Despite opening about 10 days later than average, the delay seems to have only drummed up more excitement. The fields were full of pickers on Saturday, with both local tourists and people from abroad coming to the North River farm.
“They’re coming from all over, and we’ve never seen crowds like this,” Lorraine said. “Our customer base is pretty much doubled.”
Seeing a similar trend, Curtis Millen of Great Village’s Millen Farms is also expecting a solid season.
“We were a bit late opening, but the berries are coming in now,” he said. “It looks like it will be a real good crop.”

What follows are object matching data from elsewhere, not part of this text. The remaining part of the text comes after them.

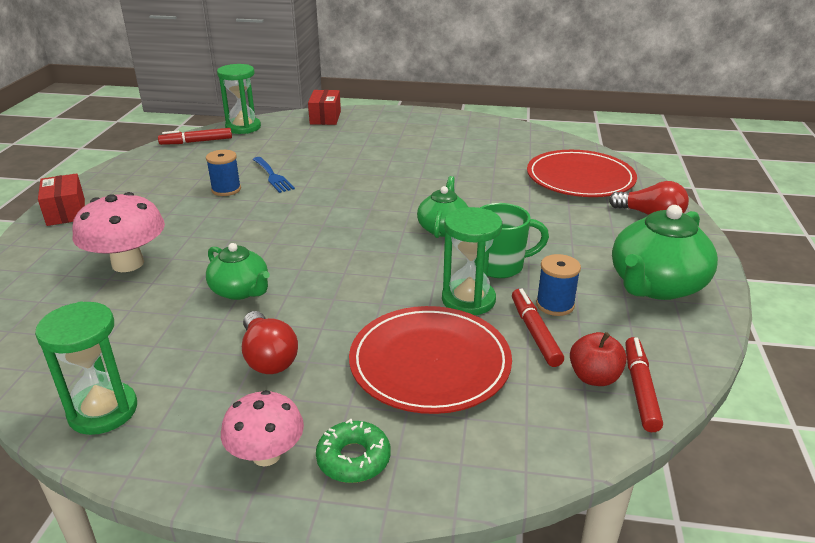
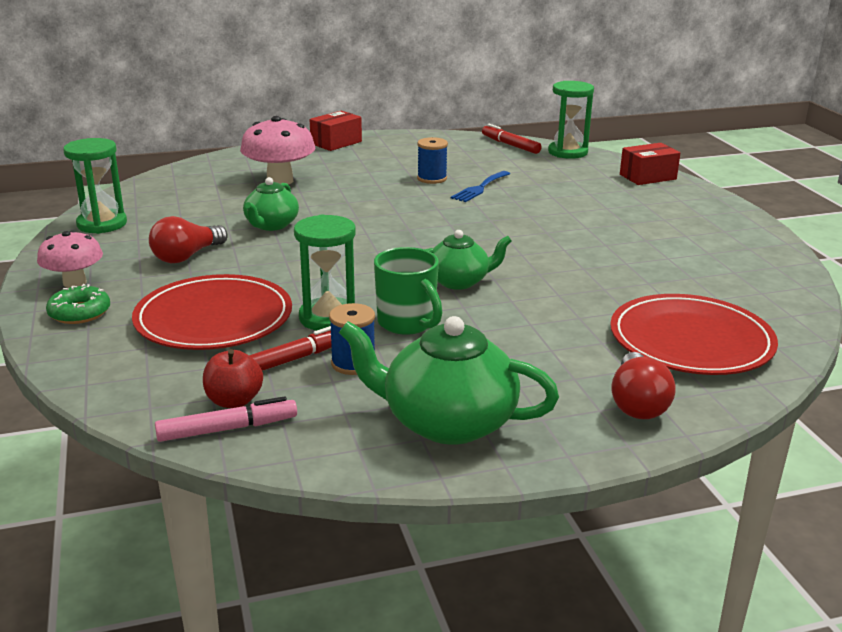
camera: 65 degrees right, 5 degrees down
(640, 389) = (227, 429): red marker -> pink marker

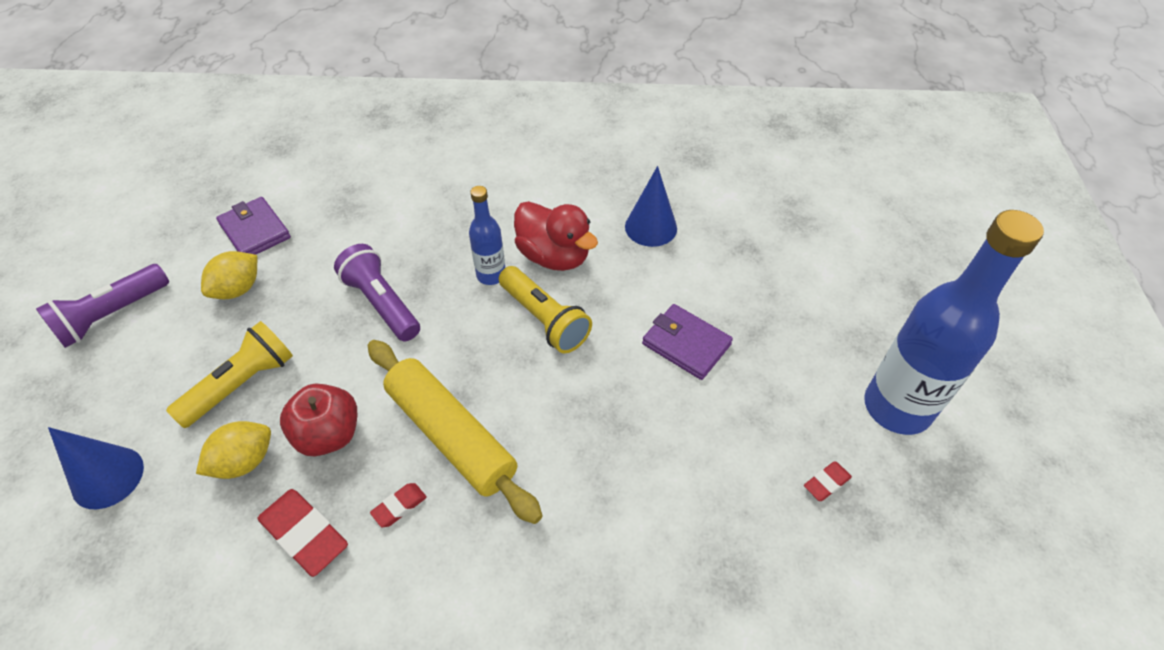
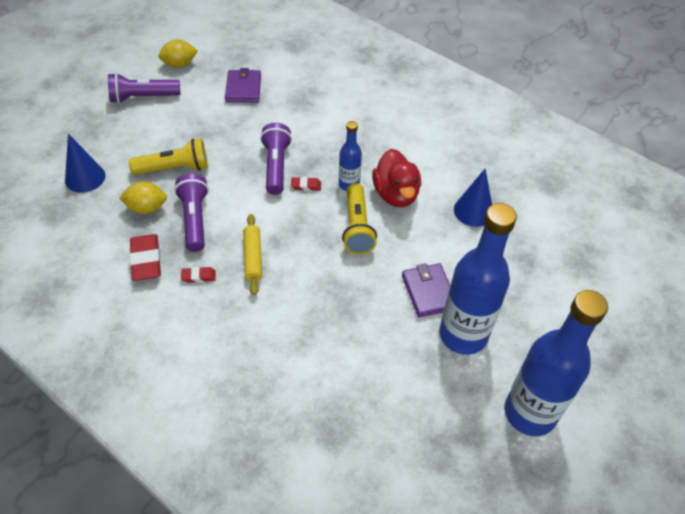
camera: 35 degrees right, 0 degrees up
(238, 289) = (210, 117): yellow lemon -> yellow lemon (179, 64)
(329, 435) = (194, 219): red apple -> purple flashlight
(451, 435) = (253, 258): yellow rolling pin -> yellow rolling pin, size x0.57
(762, 368) = (463, 335): none -> blue bottle
(826, 483) = (438, 421): red eraser -> red eraser (306, 186)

Millen planted between 160 and 170 acres of berries this year, noting his planting reflects the demand he expects throughout the summer.
It’s the same demand that’s got Gwen MacAusland smiling a little more this time of year. The farm manager at Riverbreeze was busy Saturday, helping out in the U-pick arrival booth in the early afternoon.
“We’re going quite a bit, but we’ve pulled in extra staff, too,” she said. “But we love it. If you ask anyone on the staff here, we all love it.”
A line of more than 20 cars stretched the far side of the farm at the foot of the fields, as dozens of people picked strawberries. At the front booth, lines of five and six cars pulled up at a time, some entering, some leaving. A “wagon train” pulled by a John Deere side-by-side hauled seven carts of kids and parents for a tour around the property.
Lorraine’s family first toiled in the dirt here in 1791, building a house on the side of the hill leading down to the fields. Lorraine and his wife, Tricia, were cattle farmers until the shaky nature of the business led them to a change of heart in 1997.
“The beef market kept collapsing on us, so we decided to try something different,” he said. “We chose strawberries because it’s the most popular summer crop.”
They built a fan base with their infamous haunted corn maze, gaining 12,000 followers on their Facebook page.
A wagon trail led by a John Deere side-by-side pulled groups of parents and children for a tour around the farm on Saturday. The tours were steady all day long as the farm had its busiest day so far this season.